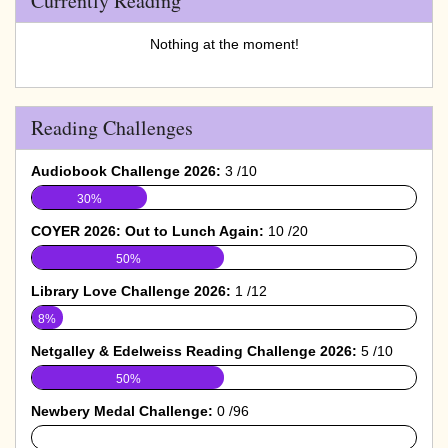
Currently Reading
Nothing at the moment!
Reading Challenges
Audiobook Challenge 2026:
3 /10
30%
COYER 2026: Out to Lunch Again:
10 /20
50%
Library Love Challenge 2026:
1 /12
8%
Netgalley & Edelweiss Reading Challenge 2026:
5 /10
50%
Newbery Medal Challenge:
0 /96
0%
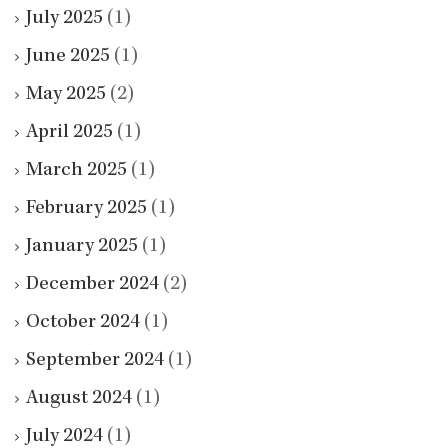
July 2025
(1)
June 2025
(1)
May 2025
(2)
April 2025
(1)
March 2025
(1)
February 2025
(1)
January 2025
(1)
December 2024
(2)
October 2024
(1)
September 2024
(1)
August 2024
(1)
July 2024
(1)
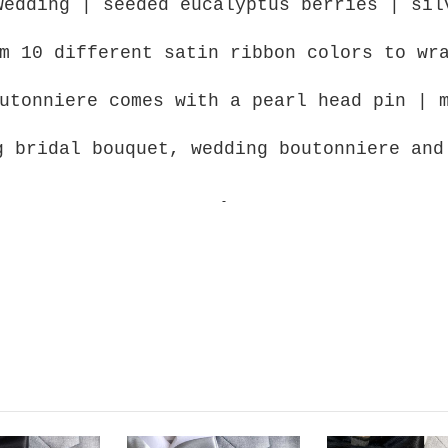
wedding | seeded eucalyptus berries | sil
m 10 different satin ribbon colors to wr
utonniere comes with a pearl head pin | 
g bridal bouquet, wedding boutonniere an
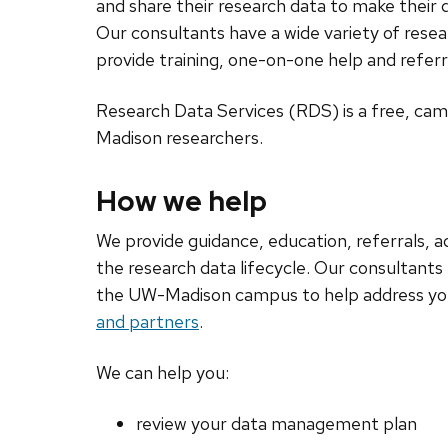
and share their research data to make their d
Our consultants have a wide variety of res
provide training, one-on-one help and refer
Research Data Services (RDS) is a free, ca
Madison researchers.
How we help
We provide guidance, education, referrals, 
the research data lifecycle. Our consultants
the UW-Madison campus to help address yo
and partners
.
We can help you:
review your data management plan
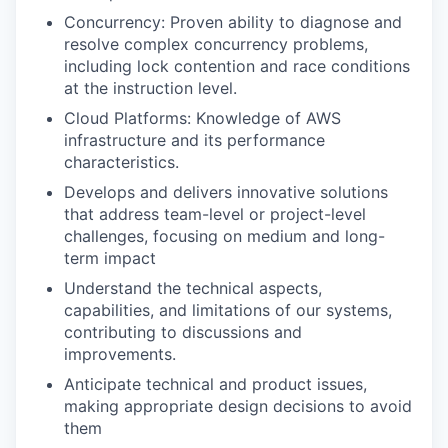
Concurrency: Proven ability to diagnose and
resolve complex concurrency problems,
including lock contention and race conditions
at the instruction level.
Cloud Platforms: Knowledge of AWS
infrastructure and its performance
characteristics.
Develops and delivers innovative solutions
that address team-level or project-level
challenges, focusing on medium and long-
term impact
Understand the technical aspects,
capabilities, and limitations of our systems,
contributing to discussions and
improvements.
Anticipate technical and product issues,
making appropriate design decisions to avoid
them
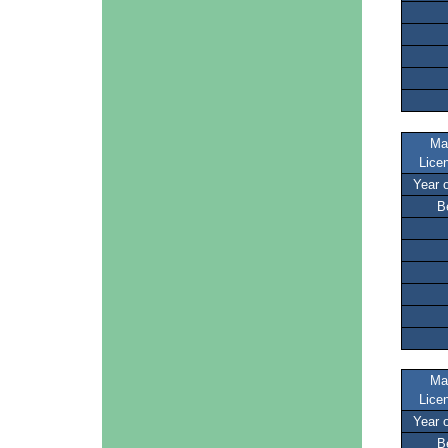
Ma
Lice
Year 
B
Ma
Lice
Year 
B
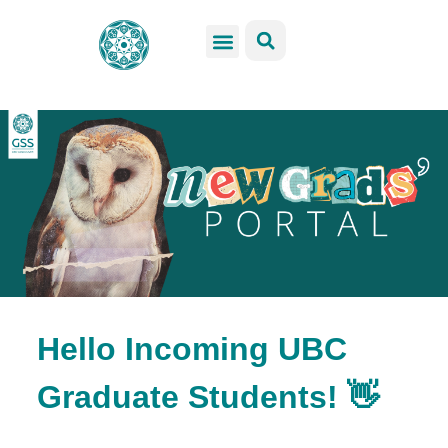
GSS Services
Students Resources
Venue Rental
Get Involved
Hello Incoming UBC
Graduate Students! 👋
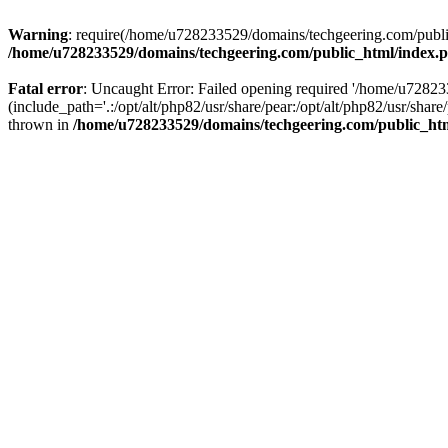
Warning
: require(/home/u728233529/domains/techgeering.com/public_
/home/u728233529/domains/techgeering.com/public_html/index.
Fatal error
: Uncaught Error: Failed opening required '/home/u7282
(include_path='.:/opt/alt/php82/usr/share/pear:/opt/alt/php82/usr/sh
thrown in
/home/u728233529/domains/techgeering.com/public_ht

━━━━━━━━

Assigned task: Count the lines of the material above that contain the word "Reading", and give only that number.

Result for this exercise: 3